• _Data listing_:
»»
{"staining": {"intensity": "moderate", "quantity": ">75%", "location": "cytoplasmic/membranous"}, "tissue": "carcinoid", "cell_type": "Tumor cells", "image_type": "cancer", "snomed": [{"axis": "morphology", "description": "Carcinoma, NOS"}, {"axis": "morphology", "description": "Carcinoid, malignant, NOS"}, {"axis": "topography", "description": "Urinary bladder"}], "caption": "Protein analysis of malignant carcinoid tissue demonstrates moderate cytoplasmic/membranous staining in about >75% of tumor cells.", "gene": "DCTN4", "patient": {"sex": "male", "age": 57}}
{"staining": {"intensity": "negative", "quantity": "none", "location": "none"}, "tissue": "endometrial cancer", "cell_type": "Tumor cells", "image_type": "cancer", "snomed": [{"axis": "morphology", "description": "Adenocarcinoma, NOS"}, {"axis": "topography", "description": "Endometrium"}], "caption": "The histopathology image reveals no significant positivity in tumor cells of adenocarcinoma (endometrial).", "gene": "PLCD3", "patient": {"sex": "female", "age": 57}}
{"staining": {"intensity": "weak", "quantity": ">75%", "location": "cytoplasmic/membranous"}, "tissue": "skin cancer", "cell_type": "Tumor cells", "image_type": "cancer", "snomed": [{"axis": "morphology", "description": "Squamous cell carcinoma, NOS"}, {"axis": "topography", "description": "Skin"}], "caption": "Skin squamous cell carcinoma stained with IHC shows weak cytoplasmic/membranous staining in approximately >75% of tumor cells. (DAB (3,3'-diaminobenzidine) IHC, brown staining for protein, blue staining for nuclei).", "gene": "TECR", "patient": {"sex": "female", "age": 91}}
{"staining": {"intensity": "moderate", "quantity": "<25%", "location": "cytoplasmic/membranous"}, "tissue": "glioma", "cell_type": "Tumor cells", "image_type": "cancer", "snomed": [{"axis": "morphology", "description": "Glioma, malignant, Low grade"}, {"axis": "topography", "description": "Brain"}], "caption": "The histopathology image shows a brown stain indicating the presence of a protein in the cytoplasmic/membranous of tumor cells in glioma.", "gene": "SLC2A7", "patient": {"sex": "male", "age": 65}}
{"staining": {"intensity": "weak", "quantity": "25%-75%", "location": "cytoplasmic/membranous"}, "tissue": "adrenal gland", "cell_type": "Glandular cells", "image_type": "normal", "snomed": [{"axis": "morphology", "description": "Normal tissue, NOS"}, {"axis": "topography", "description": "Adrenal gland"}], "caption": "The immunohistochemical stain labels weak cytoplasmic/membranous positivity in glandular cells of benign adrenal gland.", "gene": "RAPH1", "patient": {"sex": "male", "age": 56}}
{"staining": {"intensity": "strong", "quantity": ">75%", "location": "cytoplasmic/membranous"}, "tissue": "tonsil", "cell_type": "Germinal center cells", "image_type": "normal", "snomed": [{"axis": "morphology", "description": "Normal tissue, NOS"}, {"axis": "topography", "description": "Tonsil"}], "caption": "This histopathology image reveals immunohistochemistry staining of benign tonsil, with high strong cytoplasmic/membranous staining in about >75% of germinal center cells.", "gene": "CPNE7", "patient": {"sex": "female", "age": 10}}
««
• _Problem requirements_: With the first line of the material as the start and the line containing "image reveals no" as the end, repeat that span exactly and add nothing.

• _Solved exercise_:
{"staining": {"intensity": "moderate", "quantity": ">75%", "location": "cytoplasmic/membranous"}, "tissue": "carcinoid", "cell_type": "Tumor cells", "image_type": "cancer", "snomed": [{"axis": "morphology", "description": "Carcinoma, NOS"}, {"axis": "morphology", "description": "Carcinoid, malignant, NOS"}, {"axis": "topography", "description": "Urinary bladder"}], "caption": "Protein analysis of malignant carcinoid tissue demonstrates moderate cytoplasmic/membranous staining in about >75% of tumor cells.", "gene": "DCTN4", "patient": {"sex": "male", "age": 57}}
{"staining": {"intensity": "negative", "quantity": "none", "location": "none"}, "tissue": "endometrial cancer", "cell_type": "Tumor cells", "image_type": "cancer", "snomed": [{"axis": "morphology", "description": "Adenocarcinoma, NOS"}, {"axis": "topography", "description": "Endometrium"}], "caption": "The histopathology image reveals no significant positivity in tumor cells of adenocarcinoma (endometrial).", "gene": "PLCD3", "patient": {"sex": "female", "age": 57}}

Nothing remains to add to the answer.